Meine Irrfahrt nach Glatzbach
Es begann mit der Information : fahr nie mit dem Auto nach Gladbach, die Chancen, dort in weniger als 90 Minuten nach dem Spiel wegzukommen, gehen gegen null.
Also lass ich mich da von einem Kollegen, Glatzbach-Fan, aber sonst wie ein ganz normaler Mensch aussehend, zum Bahnhof Oberbarmen lotsen. Von hier, verheißt mir der Gute, käme ich abends am besten wieder in die Heimat. So weit so gut. Der Bahnhof Oberbarmen enttäuscht dann insofern, als dass der erste Zug gleich ohne weitere Kommentare, geschweige denn Entschuldigungen, ausfällt. Immerhin kommt der nächste, wenn auch mit 20 Minuten Verspätung. Die ersten 45 Minuten haben wir also schon mal in den Teich gesetzt. Dennoch, relativ schnell erreichen wir jetzt diesen Ort da, den man ohne zwingende Not wohl kaum aufsucht: Glatzbach. Hier unterläuft mir der nächste Fehler. Veranbschiede mich von meinem Gladbach - erfahrenen Kollegen und schließe mich einer Horde Duisburger an, deren Sprecher vollmundig verkündigt, ich müsse mit ihnen über Rheydt fahren, weil sich die Shuttlebusse direkt in die MSV- Ecke begäben. Das, aber besonders das MSV- Trikot des Sprechers, überzeugt, sogar etwas mehr als sein Träger, der wohl schon so einiges gekübelt zu haben scheint. Dank des guten Rates des Gesinnungsgenossen verbringen wir die nächsten 30 Minuten in der dunklen Unterführung des Rheydter Bahnhofs, zusammen mit gefühlten 1000 Glatzbach- Fans. Zum Glück erweisen sich alle als friedlich, ja, freundlich.

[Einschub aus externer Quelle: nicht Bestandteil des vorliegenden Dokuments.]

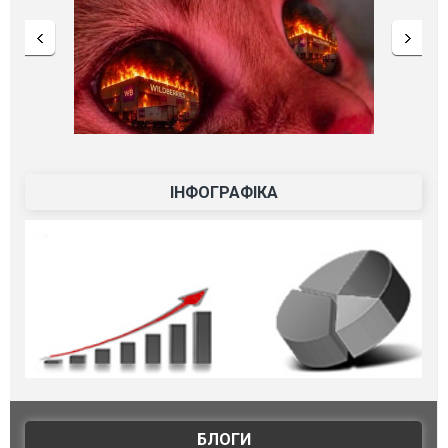
ІНФОГРАФІКА
БЛОГИ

Gut, nach einer weiteren Viertelstunde hat man uns endlich in einen der Shuttlebusse gedrängt, von denen wir bis dahin schon 10 überfüllte passieren lassen mussten. Nun beginnt eine weitere Sternfahrt. Besorgt frage ich mich, wo ich denn hier eigentlich bin. Ist das noch Deutschland? Zu meiner grenzenlosen Erleichterung wird diese meine Frage von Glatzbacher Insidern positiv beschieden. "Da, da ist schon das Stadion", ermutigt ein weiterer sogar. Ich schaue aus dem Fenster- direkt auf einen imposanten Kartoffelacker. Heimatliche Gefühle wallen auf, ist ja fast wie daheim. Wenn nur diese völlig skurrile Gegend da nicht wäre. Schlimmer können die neu erbauten Stadienlandschaften bei der WM in Südafrika auch nicht aussehen. Ich sehe Straßengewirr, das sich in unfertige, brutal überbaute und schon jetzt im Verkehrskollaps erstickende Landschaft drängt.
Endlich die Befreiung. Wir sind angeblich am Stadion. Nachdem ich meine Brille geputzt habe, lässt sich das tatsächlich irgendwo da in der Baulandschaft vermuten. Wir drehen noch eine Ehrenrunde um diese seltsame Schüssel, da man uns dankenswerterweise den Haupteingang zur Süd vor der Nase zumacht.
Dann endlich drin in dem Bau, der von innen tatsächlich Ähnlichkeit mit einer Fußballarena hat. Der Sitzplatz direkt an der Plexiglaswand zu unseren Leuten ist von mir nach Anweisung des Ordners stantepe einzunehmen. Ich darf nicht, wie erhofft, dem Match im Stehen beiwohnen. Okay, immerhin ist der Platz okay und man steht sowieso fast nur, weil, und das ist das Überraschende, in der Folgezeit eine Angriffswelle nach der anderen auf das Glatzbacher Tor, hinter dem wir zunächst sitzen, rollt.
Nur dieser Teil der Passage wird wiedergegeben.